Хотя каждый из этих текстов возник в специфической ситуации, все они суть продукты одной и той же эпохи, одной и той же истории. Каждый из них по — своему свидетельствует о единственном в своем роде опыте, выпавшем на долю всех философов моего поколения, пытавшихся мыслить, опираясь на Маркса: это документы исследования философской мысли Маркса, без которой невозможно найти выход из теоретического тупика, в который завела нас история.

История: уже в эпоху Народного фронта и войны в Испании она вторглась в нашу юность, а во время Войны с большой буквы ее беспощадный метод воспитания фактами оставил после себя неизгладимый отпечаток. Ее ошеломляющий удар застал нас врасплох в самом начале жизненного пути и заставил нас, студентов буржуазного или мелкобуржуазного происхождения, признать существование классов, борьбы между ними и ее ставок. Мы сделали выводы из фактов, которые она вынудила нас признать, и вступили в политическую организацию рабочего класса, в Коммунистическую партию.

Только что закончилась война. Мы сразу же были вовлечены в большие политические и идеологические сражения, которые вела тогда Партия, и теперь мы должны были действовать в соответствии со своим выбором и отвечать за его последствия.

В нашей политической памяти это время сохранилось как время широкомасштабных забастовок и массовых манифестаций, время Стокгольмского воззвания и Движения за мир — как время, когда улетучились безмерные надежды, порожденные Сопротивлением, и началась долгая и ожесточенная борьба, в которой бесчисленные человеческие руки предотвратили катастрофу, заставив ее тень отступить в пределы холодной войны. В нашей философской памяти это время сохранилось как время вооруженных интеллектуалов, повсюду преследующих заблуждения, время философов, лишенных собственных произведений и политизирующих все произведения без исключения, разрубающих все узлы одним — единственным

клинком, применяющих к искусству, литературе, философии и наукам беспощадную истину деления на классы, — время, чей карикатурный образ до сих пор сохранился в одной фразе, этом гордом знамени, реющем в пустоте: «пролетарская наука против науки буржуазной».

Для того чтобы защитить марксизм, ввязавшийся в опасные авантюры «биологии» Лысенко, от яростных атак буржуазии, вожди вновь прибегли к помощи этой старой леваческой формулы, в свое время бывшей лозунгом Богданова и Пролеткульта. Едва успев получить известность, она сразу же приобрела неограниченное влияние. Ее генеральная линия оставляла тем, кого мы считали философами, только один вариант выбора: они должны были выбирать между комментарием и безмолвием, просветленной или вынужденной убежденностью и смущенным молчанием. Парадоксом надо считать тот факт, что для того, чтобы внести в это неразумие толику разума, понадобилось вмешательство самого Сталина, чья неумолимая и распространявшаяся подобно заразе система правления и мышления как раз и вызвала эти приступы бреда.
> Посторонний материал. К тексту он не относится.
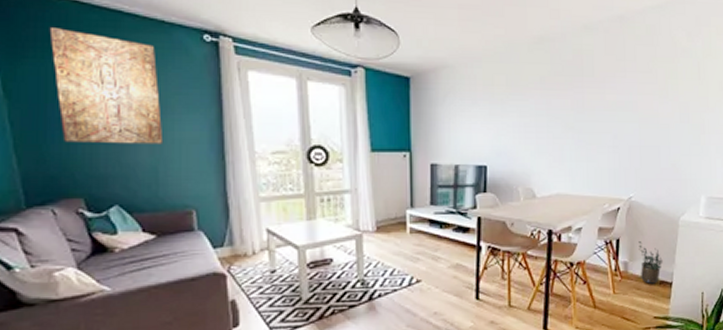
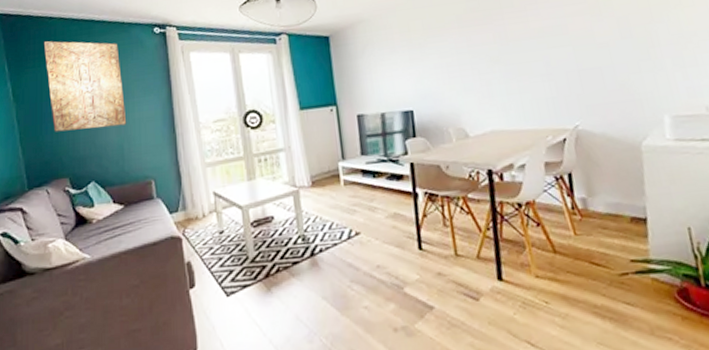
potted plant: present [638,241,663,285] -> none [595,174,630,223]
В нескольких простых страницах, на которых он осуждал чрезмерное рвение тех, кто желал считать язык еще одной надстройкой, мы между строк различили скрытое послание: критерий классовой принадлежности имеет свои границы; мы поняли, что с наукой, чье имя стояло на трудах самого Маркса, нас заставляли обращаться как с первой попавшейся идеологией. Следовало сделать шаг назад и, преодолевая разброд и шатания, опереться на то немногое, что сохранилось от прошлого.

Я пишу эти строки от своего имени и как коммунист, который ищет в прошлом лишь то, что способно прояснить наше настоящее и наше будущее.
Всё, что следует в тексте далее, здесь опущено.